After mulling it over, all I could say was that the rock debate seemed pointless. Journalists can write whatever they want, but rock and roll will never die—at least as a name for a genre.
But more to the point, these agonized attempts to rebrand a music genre aren’t a new idea. People have been hatching plans to rename jazz for more than 70 years.
A recent rebranding proposal aims to rename jazz as BAM (or Black American Music). I’m a little hazy at how this would actually be put into practice. Aren’t there other genres with equally valid claims—or perhaps even better ones—to the status of Black American Music, whether we’re talking soul, blues, hip-hop, spirituals, R&B, or a host of other significant idioms. Shouldn’t jazz at least share the BAM label with other styles?
But even more confusing is how current-day jazz releases from Europe, Asia, Africa, etc. fit into this scheme. The Nordic jazz of Norwegian saxophonist Jan Garbarek is obviously jazz, but can it really be called Black American Music? Or what about the rest of those globe-spanning ECM albums, or how about those London jazz bands with deep African and Indian roots, but not much of an American pedigree? Or what about the booming jazz scenes in Japan or Johannesburg or Jakarta or wherever—how BAM-ish are they?
As far as I can see, the existing word jazz does a better job of fostering this diversity than the narrower BAM label. But given my low level of interest in any rebranding exercise, I should probably let others debate these points.

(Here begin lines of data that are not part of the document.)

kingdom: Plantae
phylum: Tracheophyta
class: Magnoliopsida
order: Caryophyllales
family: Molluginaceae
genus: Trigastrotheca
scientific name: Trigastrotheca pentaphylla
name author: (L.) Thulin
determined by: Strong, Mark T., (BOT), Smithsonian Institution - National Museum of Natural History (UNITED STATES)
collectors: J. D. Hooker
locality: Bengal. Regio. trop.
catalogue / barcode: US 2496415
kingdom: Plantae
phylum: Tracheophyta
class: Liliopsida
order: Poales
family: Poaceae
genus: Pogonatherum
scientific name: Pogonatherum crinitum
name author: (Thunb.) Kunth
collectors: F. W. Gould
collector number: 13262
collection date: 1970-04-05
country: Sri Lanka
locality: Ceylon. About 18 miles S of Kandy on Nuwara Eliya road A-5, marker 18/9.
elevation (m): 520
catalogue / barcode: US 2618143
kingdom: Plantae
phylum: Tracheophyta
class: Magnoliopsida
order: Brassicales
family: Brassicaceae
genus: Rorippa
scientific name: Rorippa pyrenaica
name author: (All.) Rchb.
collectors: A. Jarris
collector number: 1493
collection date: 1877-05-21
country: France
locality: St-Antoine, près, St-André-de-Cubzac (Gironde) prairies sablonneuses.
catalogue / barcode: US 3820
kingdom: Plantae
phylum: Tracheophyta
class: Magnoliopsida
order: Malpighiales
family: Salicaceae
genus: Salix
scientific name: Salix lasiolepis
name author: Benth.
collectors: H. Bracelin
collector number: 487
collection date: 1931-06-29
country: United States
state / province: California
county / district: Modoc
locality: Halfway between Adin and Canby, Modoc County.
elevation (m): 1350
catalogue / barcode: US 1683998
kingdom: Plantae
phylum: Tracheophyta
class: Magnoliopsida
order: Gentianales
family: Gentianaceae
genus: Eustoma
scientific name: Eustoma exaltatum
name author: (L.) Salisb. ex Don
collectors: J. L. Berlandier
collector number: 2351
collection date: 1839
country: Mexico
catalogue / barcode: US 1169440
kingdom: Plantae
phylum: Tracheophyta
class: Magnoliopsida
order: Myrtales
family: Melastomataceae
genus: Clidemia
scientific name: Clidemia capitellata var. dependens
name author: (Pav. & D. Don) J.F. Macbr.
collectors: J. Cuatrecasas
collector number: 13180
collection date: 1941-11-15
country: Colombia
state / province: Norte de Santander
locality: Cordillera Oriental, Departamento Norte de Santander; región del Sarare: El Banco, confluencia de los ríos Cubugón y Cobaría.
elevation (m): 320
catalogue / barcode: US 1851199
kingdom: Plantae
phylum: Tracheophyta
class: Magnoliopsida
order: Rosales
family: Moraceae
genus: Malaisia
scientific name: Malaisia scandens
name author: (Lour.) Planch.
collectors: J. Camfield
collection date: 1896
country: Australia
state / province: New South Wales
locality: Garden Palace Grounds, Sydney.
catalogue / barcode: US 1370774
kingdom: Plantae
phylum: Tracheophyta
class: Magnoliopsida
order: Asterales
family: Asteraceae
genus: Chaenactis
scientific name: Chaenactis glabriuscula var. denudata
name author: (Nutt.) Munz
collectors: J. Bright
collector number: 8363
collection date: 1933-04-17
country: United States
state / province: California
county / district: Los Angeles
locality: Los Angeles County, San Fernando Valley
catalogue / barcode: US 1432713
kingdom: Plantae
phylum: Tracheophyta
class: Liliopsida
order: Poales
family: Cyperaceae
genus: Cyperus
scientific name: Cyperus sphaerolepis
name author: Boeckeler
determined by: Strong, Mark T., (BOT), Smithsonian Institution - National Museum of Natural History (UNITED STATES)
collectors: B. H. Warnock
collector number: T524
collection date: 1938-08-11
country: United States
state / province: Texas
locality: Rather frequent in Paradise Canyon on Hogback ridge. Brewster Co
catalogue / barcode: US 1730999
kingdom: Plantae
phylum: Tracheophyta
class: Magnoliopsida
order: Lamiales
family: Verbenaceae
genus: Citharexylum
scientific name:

In an odd way, the BAM advocates remind me of Stan Kenton, who led one of the most influential modern jazz big bands from the 1940s through the 1970s , but clearly hated the terms modern jazz or bebop. Instead he kept coming up with alternatives. In some instances, he called himself a practitioner of Neophonic Music or Progressive Jazz or—most cumbersome of all—New Concepts of Artistry in Rhythm (no, not quite NARC, which would have been amusing, but close to it). These endeavors might have generated a few write-ups in the press—and all publicity is good publicity, or so I’m told—but they never stuck.
Nor will any of the other alternatives, I’m convinced. They make for good marketing copy and interview fodder, but not much more.